TO DO »
Entries follow. Give back exactly the lines starting at the one containing "half-cent tax, with revenue split" and ending at the one containing "Air Monitors", and no other lines.

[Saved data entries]
· · · ·

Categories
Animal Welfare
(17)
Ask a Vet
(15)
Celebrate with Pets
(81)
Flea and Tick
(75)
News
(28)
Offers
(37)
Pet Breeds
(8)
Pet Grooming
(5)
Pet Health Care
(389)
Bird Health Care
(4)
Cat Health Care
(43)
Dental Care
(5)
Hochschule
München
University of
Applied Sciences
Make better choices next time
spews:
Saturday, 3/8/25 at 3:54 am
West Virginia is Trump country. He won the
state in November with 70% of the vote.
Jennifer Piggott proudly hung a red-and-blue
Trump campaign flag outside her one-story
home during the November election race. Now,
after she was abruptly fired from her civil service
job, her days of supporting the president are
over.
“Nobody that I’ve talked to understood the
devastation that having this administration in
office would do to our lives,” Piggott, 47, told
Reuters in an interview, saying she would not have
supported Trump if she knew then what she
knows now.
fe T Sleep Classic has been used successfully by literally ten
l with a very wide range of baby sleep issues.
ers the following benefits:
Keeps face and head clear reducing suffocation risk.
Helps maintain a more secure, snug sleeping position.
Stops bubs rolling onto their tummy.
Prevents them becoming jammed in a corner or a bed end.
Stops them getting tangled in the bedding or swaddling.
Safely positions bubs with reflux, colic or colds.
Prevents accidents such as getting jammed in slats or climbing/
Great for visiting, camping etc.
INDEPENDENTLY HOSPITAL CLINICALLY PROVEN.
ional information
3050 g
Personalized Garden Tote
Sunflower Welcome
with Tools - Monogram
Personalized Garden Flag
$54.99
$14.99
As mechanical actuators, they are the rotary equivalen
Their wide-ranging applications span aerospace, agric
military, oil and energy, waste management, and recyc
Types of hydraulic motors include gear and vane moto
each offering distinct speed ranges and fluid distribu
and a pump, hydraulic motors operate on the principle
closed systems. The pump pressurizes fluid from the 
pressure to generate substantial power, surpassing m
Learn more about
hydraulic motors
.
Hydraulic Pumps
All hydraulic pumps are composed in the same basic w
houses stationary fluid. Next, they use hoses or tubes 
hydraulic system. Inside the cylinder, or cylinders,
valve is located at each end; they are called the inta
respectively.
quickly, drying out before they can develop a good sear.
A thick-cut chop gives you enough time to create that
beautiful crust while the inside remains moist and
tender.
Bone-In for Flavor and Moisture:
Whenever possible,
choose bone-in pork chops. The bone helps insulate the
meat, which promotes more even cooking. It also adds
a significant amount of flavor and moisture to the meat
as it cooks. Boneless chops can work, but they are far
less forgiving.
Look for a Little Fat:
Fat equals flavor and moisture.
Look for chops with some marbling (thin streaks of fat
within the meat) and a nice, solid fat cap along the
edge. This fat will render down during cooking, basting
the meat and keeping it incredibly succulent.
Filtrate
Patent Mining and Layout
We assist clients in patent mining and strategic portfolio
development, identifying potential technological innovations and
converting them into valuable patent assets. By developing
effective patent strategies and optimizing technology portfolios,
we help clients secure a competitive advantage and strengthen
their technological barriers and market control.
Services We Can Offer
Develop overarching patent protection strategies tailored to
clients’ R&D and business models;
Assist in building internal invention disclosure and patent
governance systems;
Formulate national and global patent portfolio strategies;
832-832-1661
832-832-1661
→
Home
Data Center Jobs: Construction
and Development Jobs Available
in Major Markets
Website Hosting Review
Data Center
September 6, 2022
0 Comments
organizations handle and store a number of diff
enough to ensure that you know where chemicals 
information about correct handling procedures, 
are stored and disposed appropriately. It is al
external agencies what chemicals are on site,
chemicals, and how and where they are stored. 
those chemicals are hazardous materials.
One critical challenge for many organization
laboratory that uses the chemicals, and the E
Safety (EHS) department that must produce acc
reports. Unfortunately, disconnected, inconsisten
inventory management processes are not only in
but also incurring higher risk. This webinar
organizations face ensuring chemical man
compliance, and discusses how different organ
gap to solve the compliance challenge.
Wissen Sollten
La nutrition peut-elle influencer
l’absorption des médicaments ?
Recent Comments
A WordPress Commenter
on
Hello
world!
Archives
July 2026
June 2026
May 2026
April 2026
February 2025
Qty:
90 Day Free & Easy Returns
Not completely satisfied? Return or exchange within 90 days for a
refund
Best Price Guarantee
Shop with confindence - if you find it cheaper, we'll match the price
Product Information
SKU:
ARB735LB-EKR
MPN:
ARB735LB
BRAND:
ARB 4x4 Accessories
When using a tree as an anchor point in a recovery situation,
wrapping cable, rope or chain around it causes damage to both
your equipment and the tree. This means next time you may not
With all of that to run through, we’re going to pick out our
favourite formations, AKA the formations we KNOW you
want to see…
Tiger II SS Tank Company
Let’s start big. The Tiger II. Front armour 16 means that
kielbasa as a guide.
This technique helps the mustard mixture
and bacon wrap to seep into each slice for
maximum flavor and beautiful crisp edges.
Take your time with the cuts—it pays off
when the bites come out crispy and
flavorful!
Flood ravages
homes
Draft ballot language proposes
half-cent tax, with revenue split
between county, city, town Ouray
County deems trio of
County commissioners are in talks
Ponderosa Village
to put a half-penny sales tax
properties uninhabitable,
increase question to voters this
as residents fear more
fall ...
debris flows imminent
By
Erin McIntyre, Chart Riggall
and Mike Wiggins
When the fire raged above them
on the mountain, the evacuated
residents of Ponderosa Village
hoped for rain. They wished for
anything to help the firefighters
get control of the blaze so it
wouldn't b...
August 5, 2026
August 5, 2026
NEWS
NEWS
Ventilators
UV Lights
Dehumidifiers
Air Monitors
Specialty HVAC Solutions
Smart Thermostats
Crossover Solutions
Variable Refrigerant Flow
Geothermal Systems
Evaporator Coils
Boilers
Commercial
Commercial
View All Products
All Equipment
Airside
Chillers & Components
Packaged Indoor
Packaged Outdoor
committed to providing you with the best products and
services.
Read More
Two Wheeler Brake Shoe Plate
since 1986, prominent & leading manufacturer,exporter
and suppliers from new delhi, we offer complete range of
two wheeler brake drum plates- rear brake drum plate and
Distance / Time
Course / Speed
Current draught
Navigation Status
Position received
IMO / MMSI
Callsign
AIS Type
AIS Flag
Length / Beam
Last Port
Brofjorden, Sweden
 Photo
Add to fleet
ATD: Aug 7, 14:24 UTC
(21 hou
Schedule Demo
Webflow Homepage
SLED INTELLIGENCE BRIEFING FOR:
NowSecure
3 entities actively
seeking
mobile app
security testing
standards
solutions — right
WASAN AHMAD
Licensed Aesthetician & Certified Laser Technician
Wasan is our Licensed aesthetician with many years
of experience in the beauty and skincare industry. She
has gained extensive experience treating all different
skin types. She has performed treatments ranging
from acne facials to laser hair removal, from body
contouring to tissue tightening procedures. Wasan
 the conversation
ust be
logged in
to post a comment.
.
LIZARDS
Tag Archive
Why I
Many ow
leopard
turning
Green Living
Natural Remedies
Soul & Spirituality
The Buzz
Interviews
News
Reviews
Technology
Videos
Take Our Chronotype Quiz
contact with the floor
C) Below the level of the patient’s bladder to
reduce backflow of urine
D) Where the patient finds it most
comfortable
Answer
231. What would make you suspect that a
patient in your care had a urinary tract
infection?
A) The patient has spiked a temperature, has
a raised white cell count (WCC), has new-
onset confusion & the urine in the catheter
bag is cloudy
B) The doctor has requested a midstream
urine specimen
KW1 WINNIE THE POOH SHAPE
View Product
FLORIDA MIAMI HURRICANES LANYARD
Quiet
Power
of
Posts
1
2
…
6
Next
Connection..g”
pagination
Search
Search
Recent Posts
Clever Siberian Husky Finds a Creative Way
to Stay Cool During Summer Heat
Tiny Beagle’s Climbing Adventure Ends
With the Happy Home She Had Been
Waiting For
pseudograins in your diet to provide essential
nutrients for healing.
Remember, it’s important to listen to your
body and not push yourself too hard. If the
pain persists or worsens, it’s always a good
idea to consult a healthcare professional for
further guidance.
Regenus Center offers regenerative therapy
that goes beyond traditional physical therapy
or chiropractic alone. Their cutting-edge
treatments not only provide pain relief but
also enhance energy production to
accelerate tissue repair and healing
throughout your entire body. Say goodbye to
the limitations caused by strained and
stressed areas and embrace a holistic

· · · ·

RESPONSE TO THE TASK »
half-cent tax, with revenue split
between county, city, town Ouray
County deems trio of
County commissioners are in talks
Ponderosa Village
to put a half-penny sales tax
properties uninhabitable,
increase question to voters this
as residents fear more
fall ...
debris flows imminent
By
Erin McIntyre, Chart Riggall
and Mike Wiggins
When the fire raged above them
on the mountain, the evacuated
residents of Ponderosa Village
hoped for rain. They wished for
anything to help the firefighters
get control of the blaze so it
wouldn't b...
August 5, 2026
August 5, 2026
NEWS
NEWS
Ventilators
UV Lights
Dehumidifiers
Air Monitors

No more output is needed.